## Supplied entries

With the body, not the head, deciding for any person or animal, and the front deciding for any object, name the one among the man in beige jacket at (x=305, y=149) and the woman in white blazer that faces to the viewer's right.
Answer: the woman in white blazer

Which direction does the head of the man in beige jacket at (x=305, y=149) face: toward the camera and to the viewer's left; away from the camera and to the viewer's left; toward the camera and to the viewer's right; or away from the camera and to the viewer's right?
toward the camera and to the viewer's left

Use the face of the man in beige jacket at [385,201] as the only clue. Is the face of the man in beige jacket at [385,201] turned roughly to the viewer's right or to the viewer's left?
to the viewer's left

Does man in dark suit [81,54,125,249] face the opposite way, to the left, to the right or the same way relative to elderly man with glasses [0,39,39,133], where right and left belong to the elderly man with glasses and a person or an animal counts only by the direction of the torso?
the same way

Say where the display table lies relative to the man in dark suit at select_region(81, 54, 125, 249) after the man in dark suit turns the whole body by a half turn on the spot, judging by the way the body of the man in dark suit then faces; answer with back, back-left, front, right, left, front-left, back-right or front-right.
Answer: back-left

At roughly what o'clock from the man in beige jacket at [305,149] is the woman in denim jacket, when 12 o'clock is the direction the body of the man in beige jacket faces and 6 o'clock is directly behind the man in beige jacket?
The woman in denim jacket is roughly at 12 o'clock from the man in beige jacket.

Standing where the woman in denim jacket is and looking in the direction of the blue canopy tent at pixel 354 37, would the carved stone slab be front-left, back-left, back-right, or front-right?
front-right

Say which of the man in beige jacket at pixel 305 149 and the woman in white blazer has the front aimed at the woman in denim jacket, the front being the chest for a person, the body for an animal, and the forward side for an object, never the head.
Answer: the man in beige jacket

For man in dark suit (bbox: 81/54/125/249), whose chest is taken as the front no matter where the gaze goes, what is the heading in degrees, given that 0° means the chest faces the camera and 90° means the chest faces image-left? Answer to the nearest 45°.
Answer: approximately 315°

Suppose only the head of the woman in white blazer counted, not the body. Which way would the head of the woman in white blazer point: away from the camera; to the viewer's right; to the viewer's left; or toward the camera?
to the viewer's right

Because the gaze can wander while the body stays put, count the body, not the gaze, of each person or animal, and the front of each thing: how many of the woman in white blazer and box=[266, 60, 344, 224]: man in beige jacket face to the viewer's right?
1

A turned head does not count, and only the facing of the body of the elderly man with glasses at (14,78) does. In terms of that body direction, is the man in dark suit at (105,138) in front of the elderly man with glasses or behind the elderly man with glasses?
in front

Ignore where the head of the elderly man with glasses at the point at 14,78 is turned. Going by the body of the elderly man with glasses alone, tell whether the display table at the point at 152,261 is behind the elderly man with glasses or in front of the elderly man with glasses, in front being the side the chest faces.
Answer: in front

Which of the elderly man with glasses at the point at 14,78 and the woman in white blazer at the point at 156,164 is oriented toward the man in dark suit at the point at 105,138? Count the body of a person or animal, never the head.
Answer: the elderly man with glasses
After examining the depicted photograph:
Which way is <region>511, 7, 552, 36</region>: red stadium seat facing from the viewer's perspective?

## What to work on
Convert the items above into a Markdown table with the columns "Row" and "Text": each nonblank line gets its own row, numbered in order. Omit the blank lines.

## Expected answer
| Row | Text |
|---|---|
| 1 | With the body, not the head, deciding for any person or animal, and the front deciding for any object, name the one among the man in beige jacket at (x=305, y=149) and the woman in white blazer that faces to the viewer's right. |
| 2 | Answer: the woman in white blazer |
| 3 | Which direction does the head of the man in beige jacket at (x=305, y=149) face: toward the camera and to the viewer's left; away from the camera and to the viewer's left; toward the camera and to the viewer's right; or away from the camera and to the viewer's right? |
| 4 | toward the camera and to the viewer's left |
| 5 | Use the face of the man in beige jacket at [385,201] as the only clue. Is the face of the man in beige jacket at [385,201] turned roughly to the viewer's right or to the viewer's left? |
| 6 | to the viewer's left |
| 7 | Does man in dark suit [81,54,125,249] face the opposite way, to the left, to the right or the same way relative to elderly man with glasses [0,39,39,133], where right and left belong to the elderly man with glasses and a person or an animal counts only by the direction of the torso? |
| 8 | the same way |
| 9 | Say where the display table lies relative to the man in dark suit at select_region(81, 54, 125, 249) after the man in dark suit turns the whole body by a half turn on the spot, judging by the way the body of the man in dark suit then faces; answer with back, back-left, front, right, left, front-left, back-right or front-right. |
| 10 | Answer: back-left |
| 11 | At roughly what o'clock from the man in beige jacket at [305,149] is the woman in denim jacket, when 12 o'clock is the direction the body of the man in beige jacket faces and 6 o'clock is directly behind the man in beige jacket? |
| 12 | The woman in denim jacket is roughly at 12 o'clock from the man in beige jacket. |
| 13 | Standing where the woman in denim jacket is and looking in the direction of the blue canopy tent at pixel 354 37, would the carved stone slab be front-left, back-left, back-right, or front-right? |
| 14 | front-right |
| 15 | Say which of the man in beige jacket at pixel 305 149 and the woman in white blazer has the front aimed at the woman in denim jacket, the front being the chest for a person, the body for an animal, and the forward side for an object, never the head. |
| 16 | Answer: the man in beige jacket |
| 17 | For man in dark suit (bbox: 81/54/125/249), whose chest is taken as the front no matter where the gaze goes, what is the heading in degrees, given that 0° means the chest faces the camera and 90° means the chest faces image-left? Answer to the nearest 45°. |
| 18 | Answer: approximately 315° |
| 19 | Suppose only the head of the woman in white blazer counted, not the body. Which way would the head of the woman in white blazer point: away from the camera; to the viewer's right; to the viewer's left; or toward the camera? |
| 20 | to the viewer's right |
| 21 | Because the gaze can wander while the body stays put, count the body, not the gaze, of each person or animal, and the front of each thing: how many of the woman in white blazer and box=[266, 60, 344, 224]: man in beige jacket face to the viewer's right? |
| 22 | 1 |
| 23 | A turned head does not count, and only the facing of the body of the elderly man with glasses at (14,78) does. In terms of that body direction, is the man in dark suit at (105,138) in front of the elderly man with glasses or behind the elderly man with glasses? |
| 24 | in front |
| 25 | Ignore where the head of the elderly man with glasses at the point at 14,78 is turned. Going by the body of the elderly man with glasses alone, tell whether the display table at the point at 152,261 is behind the elderly man with glasses or in front of the elderly man with glasses, in front being the side the chest faces. |
| 26 | Answer: in front |
| 27 | Which of the elderly man with glasses at the point at 14,78 and the woman in white blazer at the point at 156,164 is oriented toward the man in dark suit at the point at 105,138? Count the body of a person or animal, never the head. |
| 28 | Answer: the elderly man with glasses |
| 29 | After examining the depicted photograph: |
| 30 | Which way is <region>511, 7, 552, 36</region>: red stadium seat facing from the viewer's perspective? |